Starting from 200 ft away, your friend rides his bike toward you and then passes by you at a speed of 18 ft/s. His distance d (in feet) from you t seconds after he started riding his bike is given by d=|200-18t |. At what time(s) is he 120 ft from you?
I got t=4 4/9s but not sure how to get second time?
Thank you
Yeah, your math is wrong. The right answer would be 13 seconds and 22 seconds.
Your math by definition is wrong, respond to me so I can show you the right answer.
To find the time(s) when your friend is 120 ft from you, you need to solve the equation d = 120. Let's substitute the given equation for d into the equation we need to solve:
|200 - 18t| = 120
To solve an absolute value equation, we need to consider both positive and negative solutions for the expression inside the absolute value.

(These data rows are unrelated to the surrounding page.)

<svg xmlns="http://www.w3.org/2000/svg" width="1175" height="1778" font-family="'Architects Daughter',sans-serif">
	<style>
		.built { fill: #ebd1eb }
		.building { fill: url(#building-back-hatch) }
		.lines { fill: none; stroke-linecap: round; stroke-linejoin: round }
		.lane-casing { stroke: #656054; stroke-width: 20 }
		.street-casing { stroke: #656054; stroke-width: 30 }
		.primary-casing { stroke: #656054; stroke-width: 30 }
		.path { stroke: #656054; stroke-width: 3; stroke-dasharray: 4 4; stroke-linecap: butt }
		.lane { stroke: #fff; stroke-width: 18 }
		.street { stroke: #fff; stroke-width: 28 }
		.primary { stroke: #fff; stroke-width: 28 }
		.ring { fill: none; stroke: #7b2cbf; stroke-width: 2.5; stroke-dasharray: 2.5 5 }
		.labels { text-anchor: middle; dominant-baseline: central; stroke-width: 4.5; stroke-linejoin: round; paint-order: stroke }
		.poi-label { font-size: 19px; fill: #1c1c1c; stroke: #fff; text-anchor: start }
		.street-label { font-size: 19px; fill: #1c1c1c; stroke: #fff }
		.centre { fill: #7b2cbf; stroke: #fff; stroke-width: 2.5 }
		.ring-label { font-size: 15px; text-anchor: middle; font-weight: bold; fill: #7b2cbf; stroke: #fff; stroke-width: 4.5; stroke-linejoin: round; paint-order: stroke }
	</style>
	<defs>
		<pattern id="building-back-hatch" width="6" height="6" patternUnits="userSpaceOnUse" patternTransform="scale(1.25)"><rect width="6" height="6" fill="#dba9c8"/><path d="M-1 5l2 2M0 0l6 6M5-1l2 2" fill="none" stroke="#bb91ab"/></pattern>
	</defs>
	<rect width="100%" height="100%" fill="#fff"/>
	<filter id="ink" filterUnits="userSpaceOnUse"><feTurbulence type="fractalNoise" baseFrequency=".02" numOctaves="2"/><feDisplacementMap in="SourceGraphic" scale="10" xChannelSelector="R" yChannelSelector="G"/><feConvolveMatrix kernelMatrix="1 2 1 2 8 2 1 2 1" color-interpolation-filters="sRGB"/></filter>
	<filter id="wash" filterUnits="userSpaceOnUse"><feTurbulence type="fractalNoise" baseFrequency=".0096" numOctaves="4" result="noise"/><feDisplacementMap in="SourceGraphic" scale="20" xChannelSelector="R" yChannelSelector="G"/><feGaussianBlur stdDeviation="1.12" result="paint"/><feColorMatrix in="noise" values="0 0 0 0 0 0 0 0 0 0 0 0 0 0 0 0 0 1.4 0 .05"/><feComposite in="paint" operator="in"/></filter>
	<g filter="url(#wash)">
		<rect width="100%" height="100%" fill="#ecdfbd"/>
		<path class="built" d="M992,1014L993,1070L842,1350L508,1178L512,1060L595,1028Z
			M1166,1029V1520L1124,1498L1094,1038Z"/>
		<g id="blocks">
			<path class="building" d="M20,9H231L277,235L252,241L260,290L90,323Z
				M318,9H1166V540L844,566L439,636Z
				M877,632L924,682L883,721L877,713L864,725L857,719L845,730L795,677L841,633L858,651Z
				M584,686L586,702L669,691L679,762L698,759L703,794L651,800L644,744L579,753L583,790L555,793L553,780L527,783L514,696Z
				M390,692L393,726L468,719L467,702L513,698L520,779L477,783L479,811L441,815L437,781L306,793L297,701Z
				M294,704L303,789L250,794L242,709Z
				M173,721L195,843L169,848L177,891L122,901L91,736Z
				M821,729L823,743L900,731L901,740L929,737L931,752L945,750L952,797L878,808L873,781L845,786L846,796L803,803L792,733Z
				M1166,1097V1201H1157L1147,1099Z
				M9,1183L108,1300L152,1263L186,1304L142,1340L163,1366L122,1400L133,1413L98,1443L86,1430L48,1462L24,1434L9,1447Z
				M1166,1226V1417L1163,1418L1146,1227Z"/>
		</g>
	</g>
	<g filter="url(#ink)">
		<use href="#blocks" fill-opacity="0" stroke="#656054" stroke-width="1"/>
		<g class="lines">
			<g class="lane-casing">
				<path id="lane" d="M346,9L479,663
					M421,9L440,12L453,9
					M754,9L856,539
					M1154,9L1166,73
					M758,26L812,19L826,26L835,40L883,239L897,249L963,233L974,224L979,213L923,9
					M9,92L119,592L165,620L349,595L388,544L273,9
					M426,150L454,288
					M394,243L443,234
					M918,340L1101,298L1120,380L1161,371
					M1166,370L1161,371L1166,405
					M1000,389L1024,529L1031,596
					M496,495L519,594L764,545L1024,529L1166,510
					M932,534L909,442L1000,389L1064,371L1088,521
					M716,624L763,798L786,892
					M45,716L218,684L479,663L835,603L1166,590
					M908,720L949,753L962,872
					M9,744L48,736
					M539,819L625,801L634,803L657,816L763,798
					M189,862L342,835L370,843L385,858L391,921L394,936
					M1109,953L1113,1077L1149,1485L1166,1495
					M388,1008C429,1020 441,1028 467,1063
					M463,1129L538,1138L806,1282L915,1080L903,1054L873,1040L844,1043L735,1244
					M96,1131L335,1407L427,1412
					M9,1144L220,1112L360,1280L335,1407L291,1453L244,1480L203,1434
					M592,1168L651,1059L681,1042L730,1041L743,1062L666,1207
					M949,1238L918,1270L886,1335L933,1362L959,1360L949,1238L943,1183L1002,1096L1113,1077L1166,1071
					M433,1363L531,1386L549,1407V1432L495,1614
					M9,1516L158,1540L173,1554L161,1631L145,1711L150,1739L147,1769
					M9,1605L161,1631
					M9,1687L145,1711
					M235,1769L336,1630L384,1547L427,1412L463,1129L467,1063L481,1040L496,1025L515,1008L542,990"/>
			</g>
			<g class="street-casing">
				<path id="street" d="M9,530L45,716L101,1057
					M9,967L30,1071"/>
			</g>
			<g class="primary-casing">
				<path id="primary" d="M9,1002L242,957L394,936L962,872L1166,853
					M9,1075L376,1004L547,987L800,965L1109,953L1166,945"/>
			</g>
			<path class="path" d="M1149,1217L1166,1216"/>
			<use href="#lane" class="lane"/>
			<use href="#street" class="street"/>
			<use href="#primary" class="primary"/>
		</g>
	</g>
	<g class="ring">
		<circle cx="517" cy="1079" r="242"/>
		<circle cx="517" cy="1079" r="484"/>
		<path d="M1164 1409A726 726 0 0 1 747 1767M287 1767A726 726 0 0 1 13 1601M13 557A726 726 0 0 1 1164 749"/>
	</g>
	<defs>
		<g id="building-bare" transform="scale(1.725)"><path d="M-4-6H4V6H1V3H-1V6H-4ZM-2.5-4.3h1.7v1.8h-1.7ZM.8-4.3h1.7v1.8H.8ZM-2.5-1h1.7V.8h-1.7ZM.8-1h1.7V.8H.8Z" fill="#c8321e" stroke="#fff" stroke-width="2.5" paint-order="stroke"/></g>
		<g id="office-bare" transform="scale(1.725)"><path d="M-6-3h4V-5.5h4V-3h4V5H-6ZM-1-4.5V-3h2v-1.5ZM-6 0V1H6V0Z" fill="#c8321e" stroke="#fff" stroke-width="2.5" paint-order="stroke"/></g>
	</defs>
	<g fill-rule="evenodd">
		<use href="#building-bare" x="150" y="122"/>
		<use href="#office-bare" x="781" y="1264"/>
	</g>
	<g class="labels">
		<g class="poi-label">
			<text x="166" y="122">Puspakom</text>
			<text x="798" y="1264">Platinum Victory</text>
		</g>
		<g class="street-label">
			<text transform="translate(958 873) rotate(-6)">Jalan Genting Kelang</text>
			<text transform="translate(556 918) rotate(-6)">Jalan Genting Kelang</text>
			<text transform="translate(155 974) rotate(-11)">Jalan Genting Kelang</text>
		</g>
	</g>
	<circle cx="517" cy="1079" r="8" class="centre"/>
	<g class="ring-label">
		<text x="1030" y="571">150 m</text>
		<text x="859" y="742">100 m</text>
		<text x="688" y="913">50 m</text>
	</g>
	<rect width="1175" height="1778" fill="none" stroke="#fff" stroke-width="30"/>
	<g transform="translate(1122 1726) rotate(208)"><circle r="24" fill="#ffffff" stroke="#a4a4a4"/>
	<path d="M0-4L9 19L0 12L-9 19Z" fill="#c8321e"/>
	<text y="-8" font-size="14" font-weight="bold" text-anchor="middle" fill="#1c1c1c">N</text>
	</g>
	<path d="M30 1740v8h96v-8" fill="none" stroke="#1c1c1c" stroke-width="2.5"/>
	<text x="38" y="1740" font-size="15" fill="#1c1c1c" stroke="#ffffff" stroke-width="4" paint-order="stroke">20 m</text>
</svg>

First, let's consider the positive case:
200 - 18t = 120
Now, solve for t:
-18t = 120 - 200
-18t = -80
t = (-80)/(-18) = 40/9 ≈ 4.44 s
For the negative case, we set the expression inside the absolute value to its negative value:
200 - 18t = -120
Solve for t:
-18t = -120 - 200
-18t = -320
t = (-320)/(-18) = 320/18 ≈ 17.78 s
Therefore, your friend is approximately 120 ft away from you at t ≈ 4.44 s (positive case) and t ≈ 17.78 s (negative case).
you want
|200-18t| = 120
For 200-18t >= 0, you have
200-18t = 120
18t = 80
t = 4 4/9
For t>11.11, 200-18t < 0, so
-(200-18t) = 120
-200+18t = 120
18t = 320
t = 17 7/9
So, 4 4/9 seconds after starting, he is 120 ft away. Then he passes you at 11 1/9 seconds, and at 17 7/9 seconds he is 120 ft past you.
Note that 11 1/9 - 4 4/9 = 17 7/9 - 11 1/9
That's because it takes 120/18 = 6 6/9 seconds to go 120 ft.